MassDevelopment Offers Developers a Wider Range of Incentives than Tri-Town

November 17, 2009

The Patriot Ledger, by Allison Manning

DEVENS – Backed by state money and a track record of revitalizing blighted areas, MassDevelopment works with a much different tool set than the South Shore Tri-Town Development Corp. Both agencies are responsible for putting closed military base land to protective uses. But the similarities don’t go much further.

As the state’s finance and development authority, MassDevelopment tries to stimulate economic growth by funding projects across the state. Loans totaling more than $43 million were made during the authority’s most recent fiscal year, for real estate, equipment and special programs.

About half of MassDevelopment’s operating budget is for Devens. The agency is responsible for providing all municipal services to the residents and businesses on the former military base. It hires firefighters, performs public works projects and signs contracts for educational services, among other things. The municipal services are paid for with $3.7 million in annual property-tax revenue.

It has similar hands-on relationships with projects at 100 Cambridge Street in Boston and Village Hill in Northampton.

The MassDevelopment route is very different from the one Weymouth, Rockland and Abington chose when forming Tri-Town. MassDevelopment Vice President of Research Mark Sternman said he viewed it as a “mini version of federalism,” deciding whether to let the individual municipality or the state make the decisions.

“I don’t know if there was a reason Devens was done one way and Weymouth was done another way,” Sternman said. “I don’t think at the time (the choice was made) … anyone thought that Devens” would be this successful.

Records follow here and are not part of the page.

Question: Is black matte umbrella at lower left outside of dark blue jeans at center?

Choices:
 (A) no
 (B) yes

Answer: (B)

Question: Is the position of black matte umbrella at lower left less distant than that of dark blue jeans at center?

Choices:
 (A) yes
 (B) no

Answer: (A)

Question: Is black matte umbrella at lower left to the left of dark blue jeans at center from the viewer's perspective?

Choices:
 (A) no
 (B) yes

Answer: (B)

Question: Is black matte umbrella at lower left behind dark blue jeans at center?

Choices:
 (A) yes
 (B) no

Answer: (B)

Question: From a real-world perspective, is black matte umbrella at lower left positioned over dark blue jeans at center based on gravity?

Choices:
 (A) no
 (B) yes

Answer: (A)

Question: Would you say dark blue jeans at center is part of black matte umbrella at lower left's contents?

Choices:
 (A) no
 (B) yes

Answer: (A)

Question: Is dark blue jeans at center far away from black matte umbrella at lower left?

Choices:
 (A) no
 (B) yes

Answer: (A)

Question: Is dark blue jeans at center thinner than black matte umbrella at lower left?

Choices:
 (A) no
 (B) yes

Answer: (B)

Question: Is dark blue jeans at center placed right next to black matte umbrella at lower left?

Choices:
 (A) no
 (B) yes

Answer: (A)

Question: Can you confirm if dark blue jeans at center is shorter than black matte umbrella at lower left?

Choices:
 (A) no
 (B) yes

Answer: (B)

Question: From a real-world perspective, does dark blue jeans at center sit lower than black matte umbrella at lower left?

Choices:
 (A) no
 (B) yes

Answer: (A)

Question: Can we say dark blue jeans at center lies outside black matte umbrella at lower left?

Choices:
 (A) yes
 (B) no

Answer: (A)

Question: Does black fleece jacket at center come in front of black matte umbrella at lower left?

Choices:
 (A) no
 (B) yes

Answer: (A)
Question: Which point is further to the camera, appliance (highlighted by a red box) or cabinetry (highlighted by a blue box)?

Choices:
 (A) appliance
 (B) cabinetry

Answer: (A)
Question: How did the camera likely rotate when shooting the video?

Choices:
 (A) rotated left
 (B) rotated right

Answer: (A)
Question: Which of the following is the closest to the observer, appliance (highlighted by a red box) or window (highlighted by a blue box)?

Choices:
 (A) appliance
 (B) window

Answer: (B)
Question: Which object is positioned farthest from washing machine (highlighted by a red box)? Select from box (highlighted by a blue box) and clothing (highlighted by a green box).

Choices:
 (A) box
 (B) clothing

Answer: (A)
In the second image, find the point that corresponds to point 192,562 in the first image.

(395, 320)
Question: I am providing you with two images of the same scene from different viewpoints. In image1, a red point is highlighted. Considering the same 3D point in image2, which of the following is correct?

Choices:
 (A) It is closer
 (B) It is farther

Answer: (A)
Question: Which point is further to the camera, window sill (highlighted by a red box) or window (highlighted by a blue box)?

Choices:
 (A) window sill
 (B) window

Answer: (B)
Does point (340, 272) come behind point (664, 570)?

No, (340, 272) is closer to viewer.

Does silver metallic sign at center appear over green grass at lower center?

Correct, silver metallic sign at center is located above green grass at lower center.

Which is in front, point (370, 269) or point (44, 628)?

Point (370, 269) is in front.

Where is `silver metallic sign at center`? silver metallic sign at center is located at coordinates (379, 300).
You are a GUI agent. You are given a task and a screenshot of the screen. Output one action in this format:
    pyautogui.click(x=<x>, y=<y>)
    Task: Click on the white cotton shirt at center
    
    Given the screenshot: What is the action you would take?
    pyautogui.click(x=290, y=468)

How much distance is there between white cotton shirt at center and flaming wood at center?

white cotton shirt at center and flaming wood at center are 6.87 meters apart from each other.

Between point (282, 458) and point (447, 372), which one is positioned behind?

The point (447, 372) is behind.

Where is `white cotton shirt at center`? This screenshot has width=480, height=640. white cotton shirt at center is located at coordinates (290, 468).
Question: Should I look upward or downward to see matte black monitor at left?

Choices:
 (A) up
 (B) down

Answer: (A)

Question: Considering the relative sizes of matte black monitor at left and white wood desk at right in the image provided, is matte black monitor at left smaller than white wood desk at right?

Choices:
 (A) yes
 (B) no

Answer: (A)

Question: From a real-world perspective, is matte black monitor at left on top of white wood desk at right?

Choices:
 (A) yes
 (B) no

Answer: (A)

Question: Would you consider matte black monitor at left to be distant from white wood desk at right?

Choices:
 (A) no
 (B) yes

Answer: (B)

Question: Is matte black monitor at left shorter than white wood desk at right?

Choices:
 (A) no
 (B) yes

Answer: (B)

Backed by the state, MassDevelopment has an edge over other communities when courting businesses. Under the reuse plan adopted by the three towns around Devens, it does not need to consult with residents unless it is seeking a change.

“We have a little more flexibility than a municipality would have,” MassDevelopment Chief of Staff Meg Delorier said.

MassDevelopment can issue tax-exempt bonds to businesses. The Devens Recycling Center, for example, took advantage of a $12 million loan.

While MassDevelopment is best known for its role at Devens, the quasi-public agency finances a range of projects, from helping a school purchase an administrative building to issuing a $2.6 million tax-exempt bond to the operator of an assisted-living facility.